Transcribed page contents
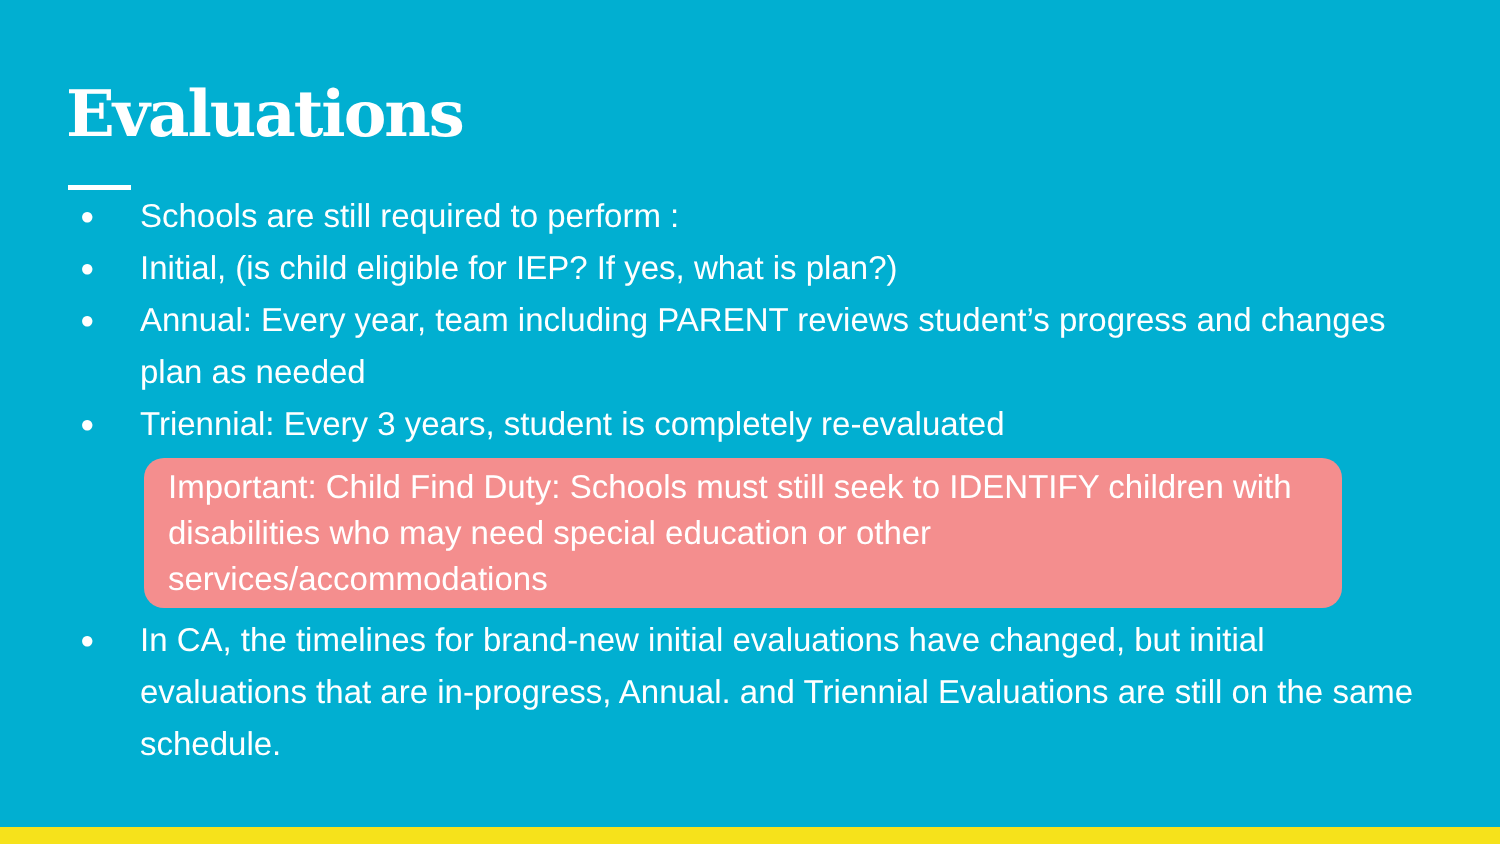Evaluations
● Schools are still required to perform :
● Initial, (is child eligible for IEP? If yes, what is plan?)
● Annual: Every year, team including PARENT reviews student’s progress and changes plan as needed
● Triennial: Every 3 years, student is completely re-evaluated
Important: Child Find Duty: Schools must still seek to IDENTIFY children with disabilities who may need special education or other services/accommodations
● In CA, the timelines for brand-new initial evaluations have changed, but initial evaluations that are in-progress, Annual. and Triennial Evaluations are still on the same schedule.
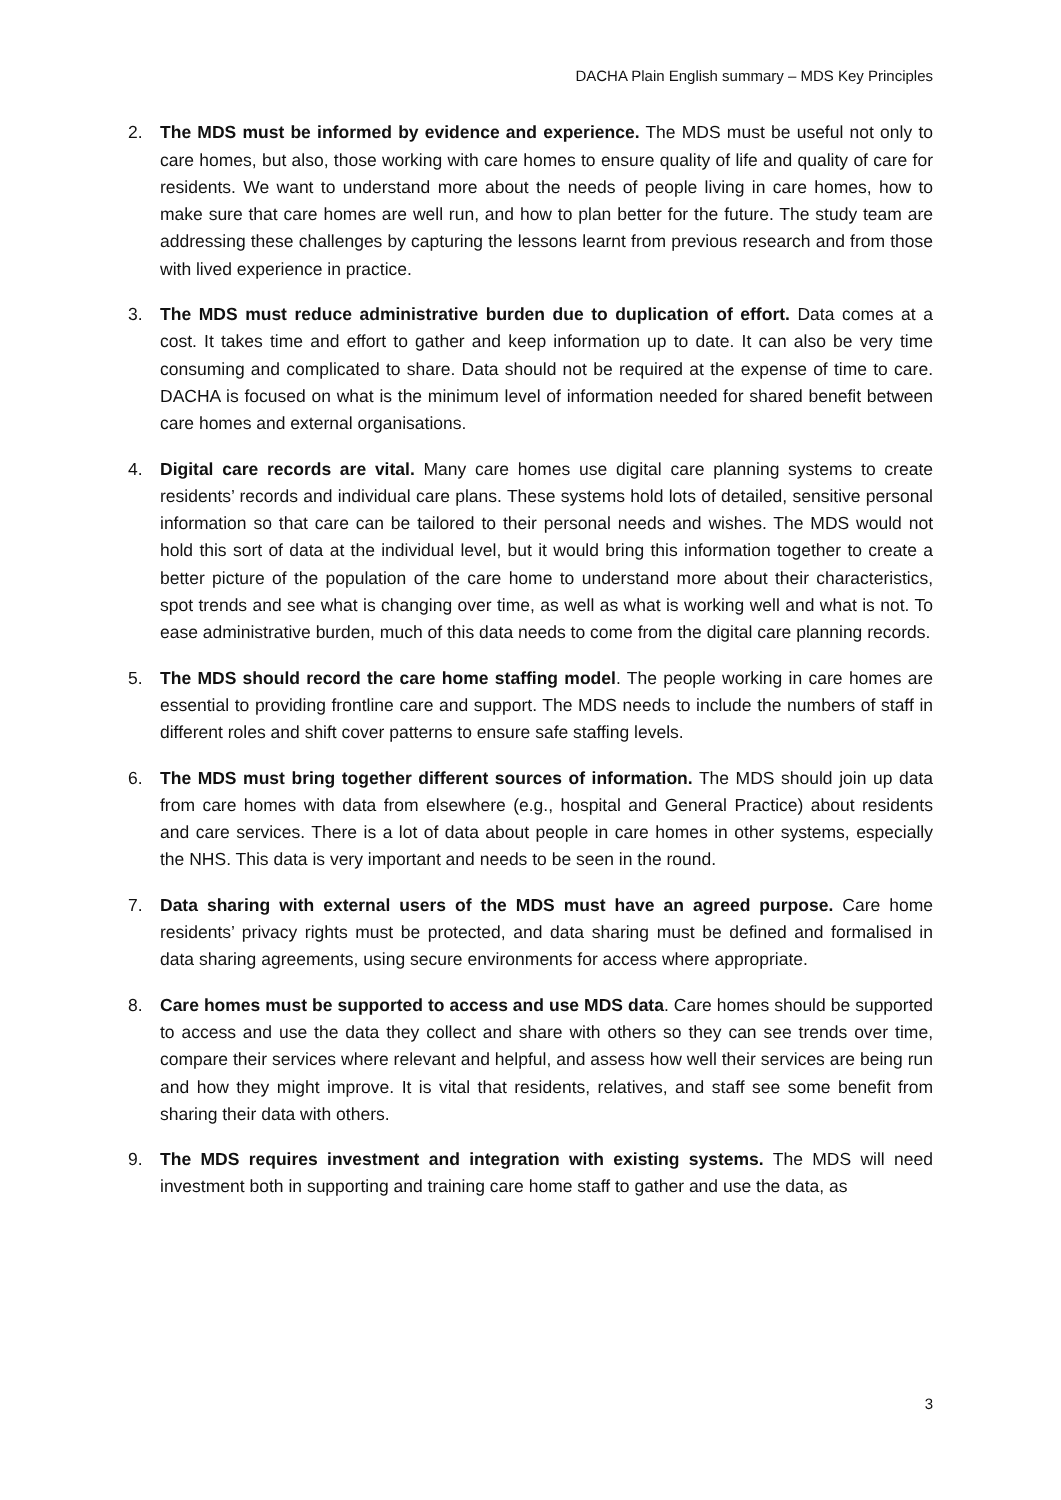DACHA Plain English summary – MDS Key Principles
2. The MDS must be informed by evidence and experience. The MDS must be useful not only to care homes, but also, those working with care homes to ensure quality of life and quality of care for residents. We want to understand more about the needs of people living in care homes, how to make sure that care homes are well run, and how to plan better for the future. The study team are addressing these challenges by capturing the lessons learnt from previous research and from those with lived experience in practice.
3. The MDS must reduce administrative burden due to duplication of effort. Data comes at a cost. It takes time and effort to gather and keep information up to date. It can also be very time consuming and complicated to share. Data should not be required at the expense of time to care. DACHA is focused on what is the minimum level of information needed for shared benefit between care homes and external organisations.
4. Digital care records are vital. Many care homes use digital care planning systems to create residents’ records and individual care plans. These systems hold lots of detailed, sensitive personal information so that care can be tailored to their personal needs and wishes. The MDS would not hold this sort of data at the individual level, but it would bring this information together to create a better picture of the population of the care home to understand more about their characteristics, spot trends and see what is changing over time, as well as what is working well and what is not. To ease administrative burden, much of this data needs to come from the digital care planning records.
5. The MDS should record the care home staffing model. The people working in care homes are essential to providing frontline care and support. The MDS needs to include the numbers of staff in different roles and shift cover patterns to ensure safe staffing levels.
6. The MDS must bring together different sources of information. The MDS should join up data from care homes with data from elsewhere (e.g., hospital and General Practice) about residents and care services. There is a lot of data about people in care homes in other systems, especially the NHS. This data is very important and needs to be seen in the round.
7. Data sharing with external users of the MDS must have an agreed purpose. Care home residents’ privacy rights must be protected, and data sharing must be defined and formalised in data sharing agreements, using secure environments for access where appropriate.
8. Care homes must be supported to access and use MDS data. Care homes should be supported to access and use the data they collect and share with others so they can see trends over time, compare their services where relevant and helpful, and assess how well their services are being run and how they might improve. It is vital that residents, relatives, and staff see some benefit from sharing their data with others.
9. The MDS requires investment and integration with existing systems. The MDS will need investment both in supporting and training care home staff to gather and use the data, as
3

▶ [What this task involves]:
Report the count of lines in the entries that contain "gather". Nothing else should be given.

▶ [Result of this task]:
2